„Heute bin ich blond“

Filmszene aus "Heute bin ich blond"

„Heute bin ich blond“ ist die Verfilmung des gleichnamigen autobiografischen Romans von Sophie van der Stap. Sophie ist 21, als sie die Diagnose Krebs erhält. Der Film nähert sich dem Thema mit Humor, was grundsätzlich sehr gut ist, im konkreten Fall jedoch an einigen Stellen etwas oberflächlich wirkt. Aber das ist Kritik auf hohem Niveau, denn was am Ende zählt, ist die Geschichte seiner Hauptfiguren. Und die präsentieren sich glaubhaft und frei von jedem Pathos. Die Darstellung der Personen, ihre Herangehensweisen an die Bewältigung der Katastrophe, ihre Ängste, Hoffnungen und Wünsche, ihr Humor und ihre Verzweiflung machen den Film wirklich sehenswert (hier geht es zur Webseite mit einem Trailer).

Viele Bilder kommen uns vor wie ein Blick in unsere Rubrik „Sprüche, die ich nicht mehr hören kann“. Eine Schlüsselszene ist die Verkündung der Diagnose. Sie ist dem Arzt genau zwei Sätze am Ende der Befundbesprechung wert: „Es sieht nicht gut aus. Sie haben Krebs“. Keine Zeit für ein „leider“ oder irgendein Anzeichen von Zuspruch oder Anteilnahme.

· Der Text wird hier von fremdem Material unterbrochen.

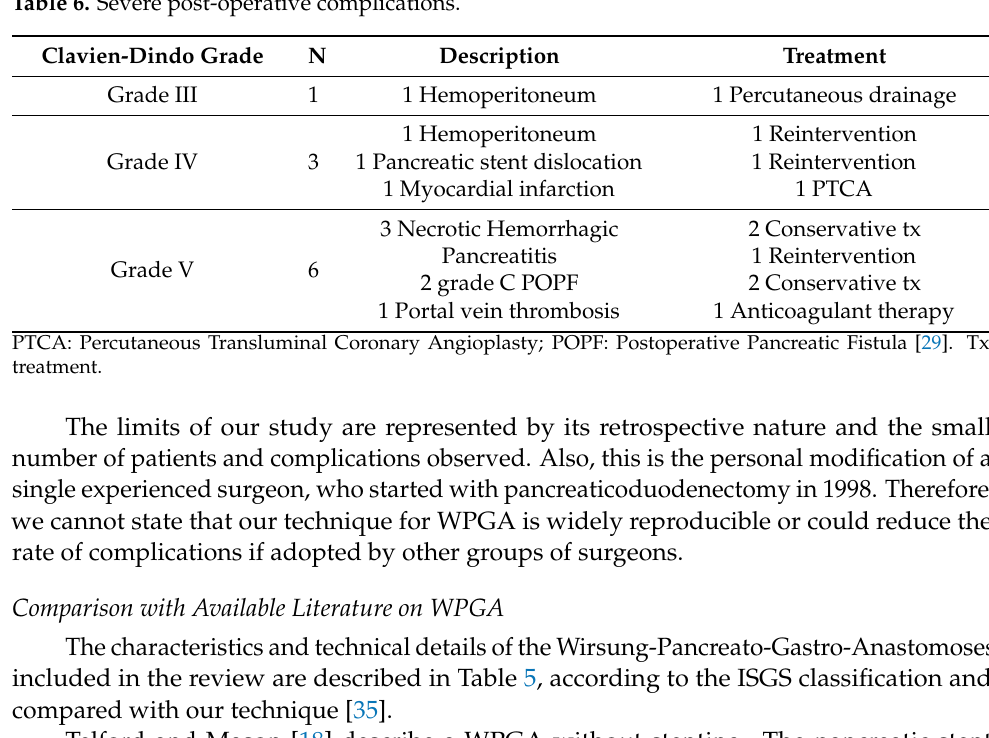
Table 6. Severe post-operative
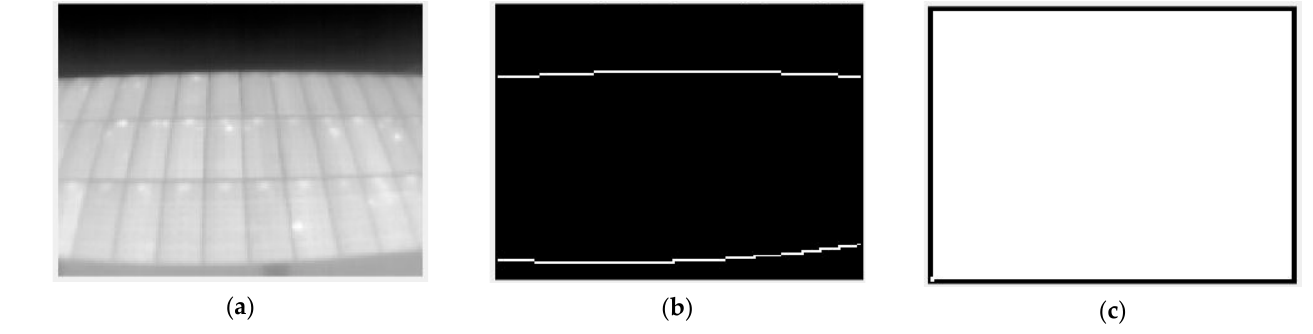
Figure 5. Result of removing small objects applied to the result of the “canny” filter. ( a ) Raw image; ( b ) Edge detection with Canny filter; and ( c ) Small objects removing.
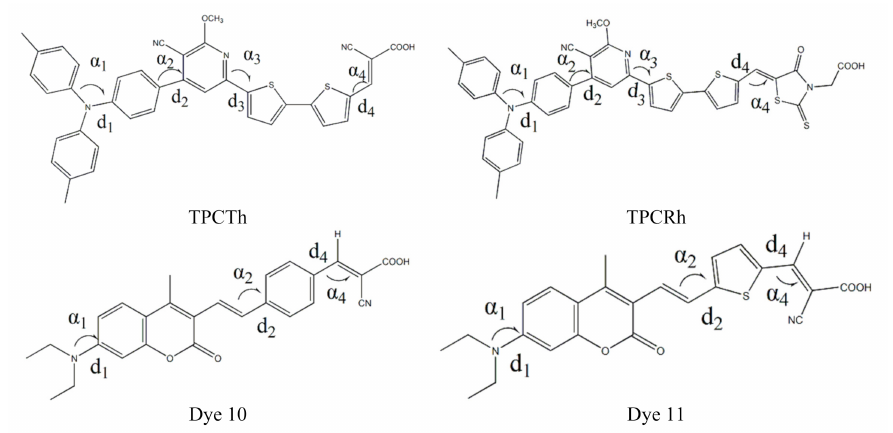
Figure 1. Chemical structures of the four original molecules Triphenylamine dyes (TPCTh, TPCRh), 10 and 11.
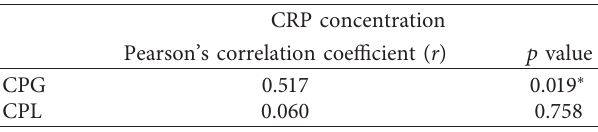
Table 3: Association of the proportion of teeth with ≥ 5mm PD with the CRP concentration in the CPG and CPL groups.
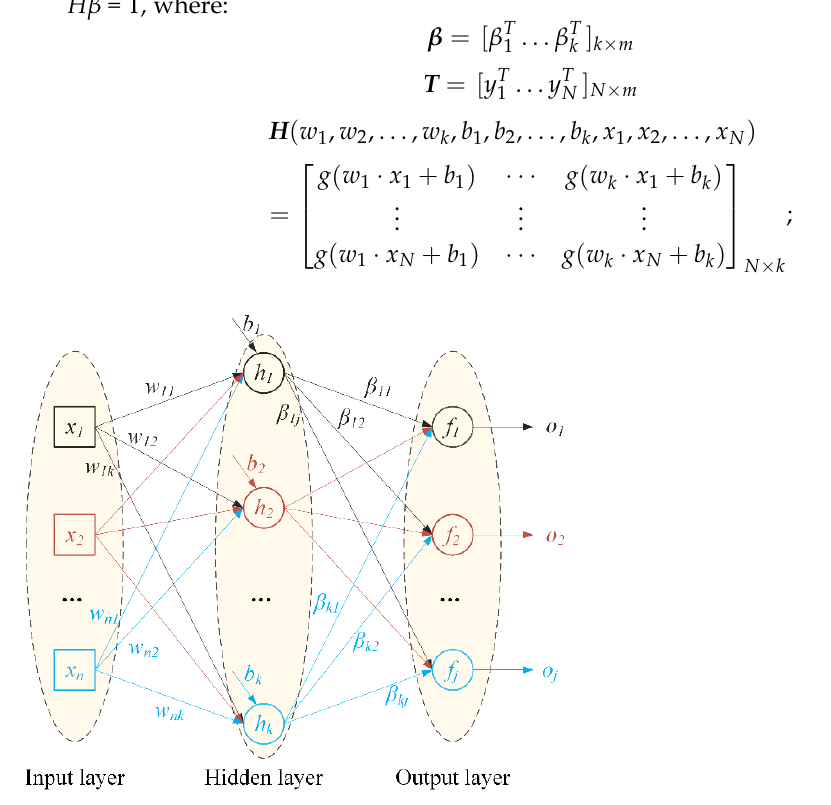
Figure 4. The structure of the SLFN.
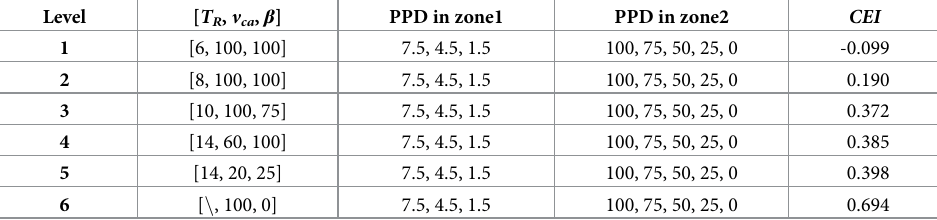
Table 3. The typical scenarios for different thermal environment levels.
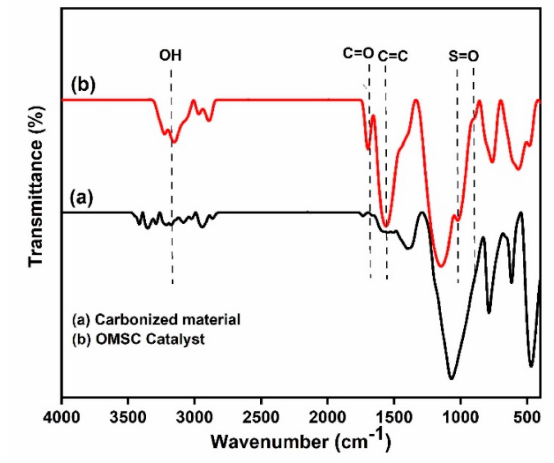
Figure 4. FTIR spectrum of ( a ) the carbonized material and ( b ) OMSC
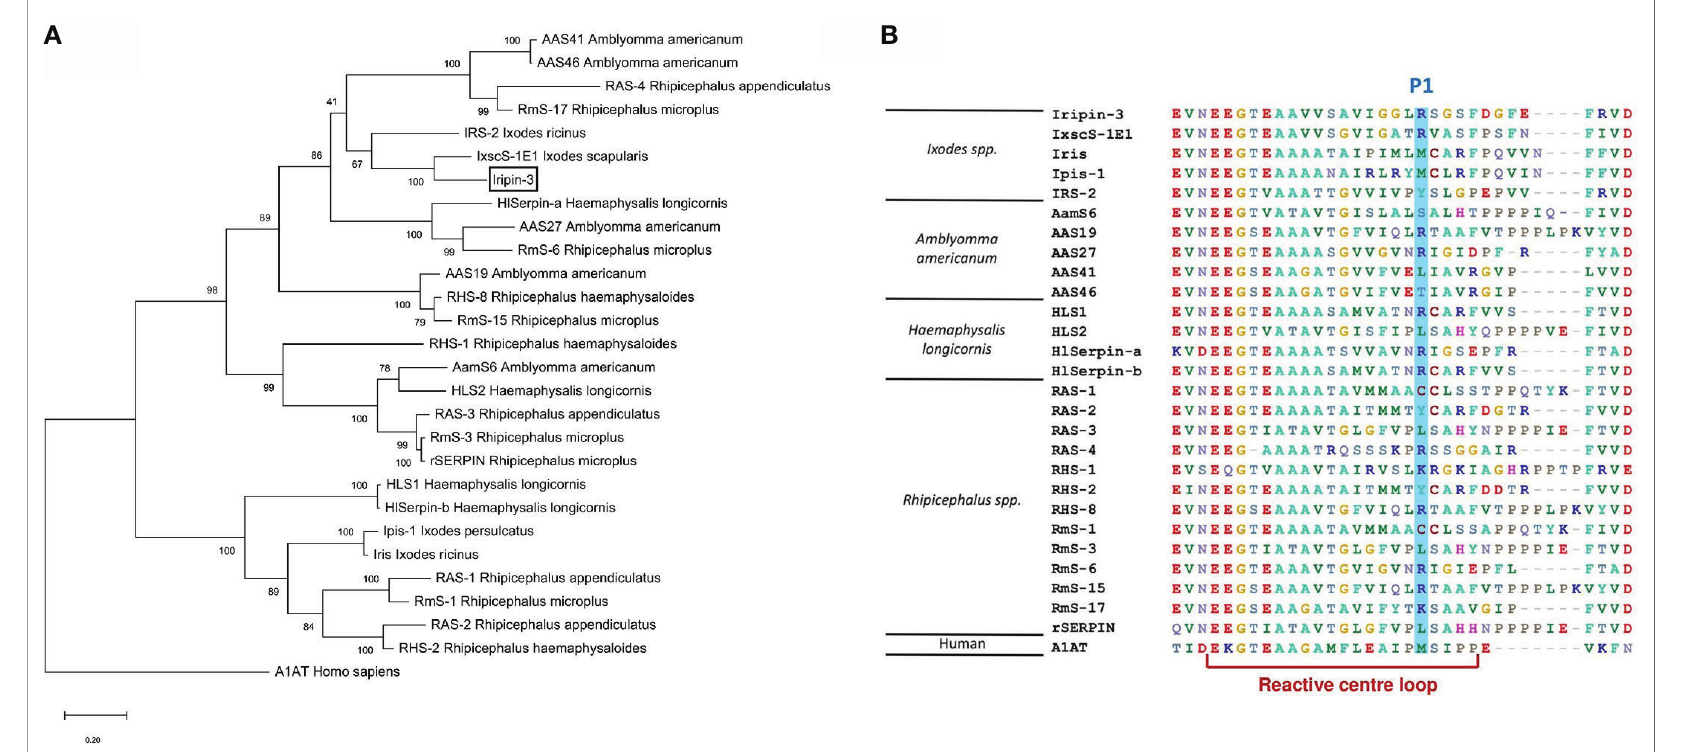
FIGURE 3 | Phylogenetic analysis of selected tick serpins. Protein sequences of previously characterized tick serpins were aligned and analyzed to determine phylogenetic relationships. (A) A phylogenetic tree was built using the maximum likelihood method and JTT matrix-based model. Alpha-1-antitrypsin (A1AT) was utilized as an outgroup to root the tree. The branch length represents the number of substitutions per site. The reliability of individual branches, assessed by bootstrapping, is expressed as a percentage of trees in which a given topology was present out of 1,000 replications. Iripin-3 is boxed. (B) Alignment of reactive center loop (RCL) regions of 27 tick serpins and one human serpin was performed using BioEdit. RCLs were determined based on the eight-residue pattern p17[E]-p16[E/K/R]-p15[G]-p14[T/S]-p13[X]-p12-9[AGS]- p8-1[X]-p1 ′ -4 ′ [X] typical for inhibitory serpins (68). Amino acid residues at the predicted P1 site are highlighted in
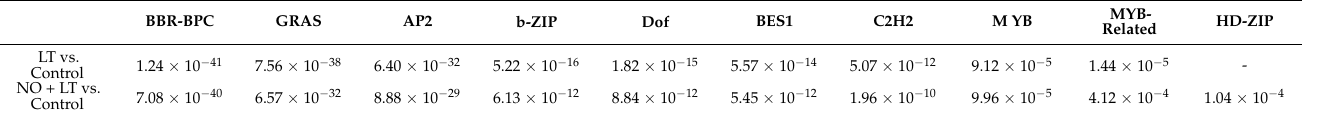
Table 1. The upstream transcription factors (TFs) enrichment results.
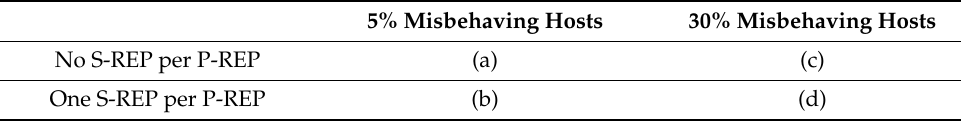
Table 2. Four cases with misbehaving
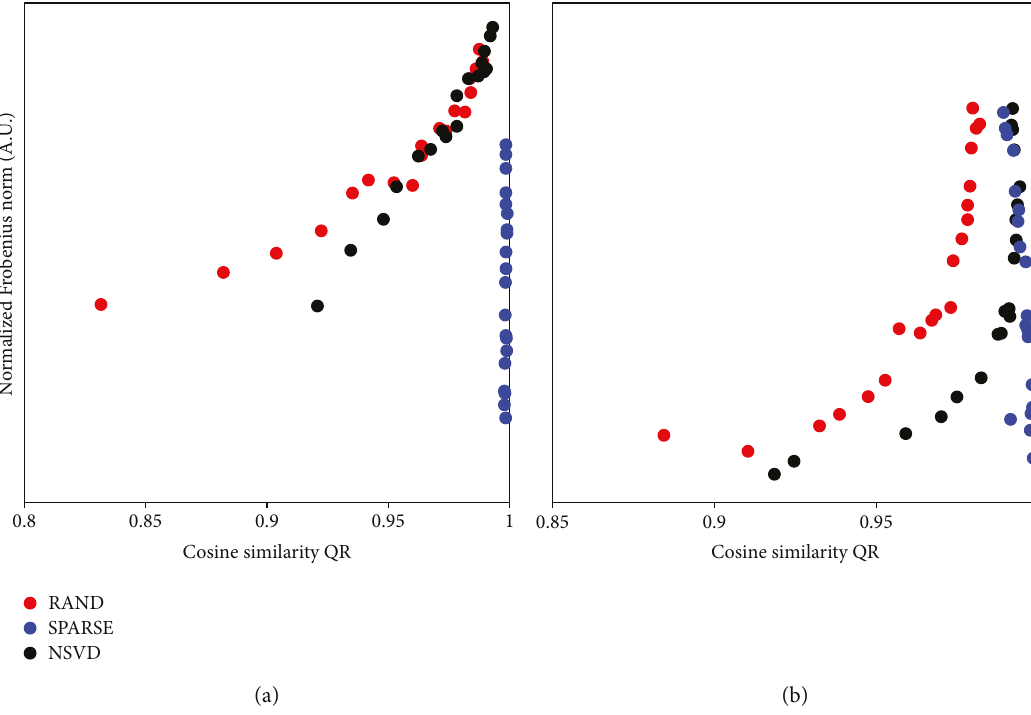
Figure 5: Relationship between the estimation quality QR and the approximation error of NNMF (i.e., Frobenius norm) with di ff erent initialization techniques. (a) Independent synergies W I . (b) Dependent synergies W D . In both cases, for RAND and NSVD initialization, higher synergy estimation accuracy QR is obtained with a higher approximation error via NNMF, while SPARSE initialization is not dependent on the NNMF convergence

Oder diese Szene: im Chemotherapie-Raum spricht ein alter Mann (ebenfalls Patient) Sophie an: „Sie haben doch Glück, Sie sind jung und kräftig“, worauf Sophie sinngemäß antwortet: Ja, ich bin ein echtes Glückskind, mit 21 Jahren Krebs zu haben.

Auch ihr Umgang mit dem Haarverlust ist recht authentisch dargestellt: „Perücken sind mehr als nur Haare. Dass ich anders aussehe, bewirkt, dass ich mich anders fühle“. Sie verbindet mit jeder Perücke eine andere Persönlichkeit, mit der sie für Augenblicke dem Therapiealltag entkommt, ohne sich krank zu fühlen oder von ihrer Umwelt als krank wahrgenommen zu werden. Wir hatten hier auch schon thematisiert (hier und hier), dass für viele Patienten der Haarverlust nicht nur ein ästhetisches Problem ist. Vielmehr signalisiert er dem Umfeld, dass „etwas nicht stimmt“. So nimmt auch Sophie bei ihrem ersten Gang durch die Klinik ohne Haare wahr, dass jetzt jeder sieht, von welcher Station sie kommt. Und dass dies zur Folge hat, dass viele Menschen sie anstarren, hinter vorgehaltener Hand auf sie zeigen und sie mit Blicken, irgendwo zwischen Mitleid und Scheu angesiedelt, quälen.

Der Film kann die Stimmung des Buches leider nicht ganz aufgreifen. Dass Sophie verschiedene Perücken verwendet, hat hier stellenweise eher die Anmutung eines Kostümfests, ohne die Ernsthaftigkeit der Situation zu erfassen. Es ist auch nicht wirklich realitätsnah, dass Sophie nach 32 Wochen Chemotherapie frisch und sexy aussieht wie das blühende Leben. Wer das Pech hatte, sich einer solchen Tortour unterziehen zu müssen, der könnte das Gefühl haben, die Krankheit würde hier nicht ganz ernst genommen. Auch hier fallen uns spontan Zitate ein, mit denen viele Krebspatienten konfrontiert werden: „Du siehst doch toll aus, da kann es ja nicht so schlimm sein“. Hier eine bedrückend-schöne Auswahl von Sprüchen auf krebskompass.de.

Gleichwohl ist der Film ein gelungener Versuch, dem Zuschauer einen unbeschwerteren Zugang zu eröffnen, und somit vielleicht sogar Auseinandersetzung mit der Volkskrankheit Krebs. Dabei hilft vielleicht sogar seine etwas lebensfremde Inszenierung im Hamburger Wohlstand, die alle wirtschaftlichen und existenziellen Sorgen (Sophie hat im Film schon vor ihrer Diagnose keinen erkennbaren Plan für ihr Studium und ihr Leben) ausblendet, die für sehr viele Krebspatienten zu den Folgeproblemen einer Krebserkrankung gehören dürften.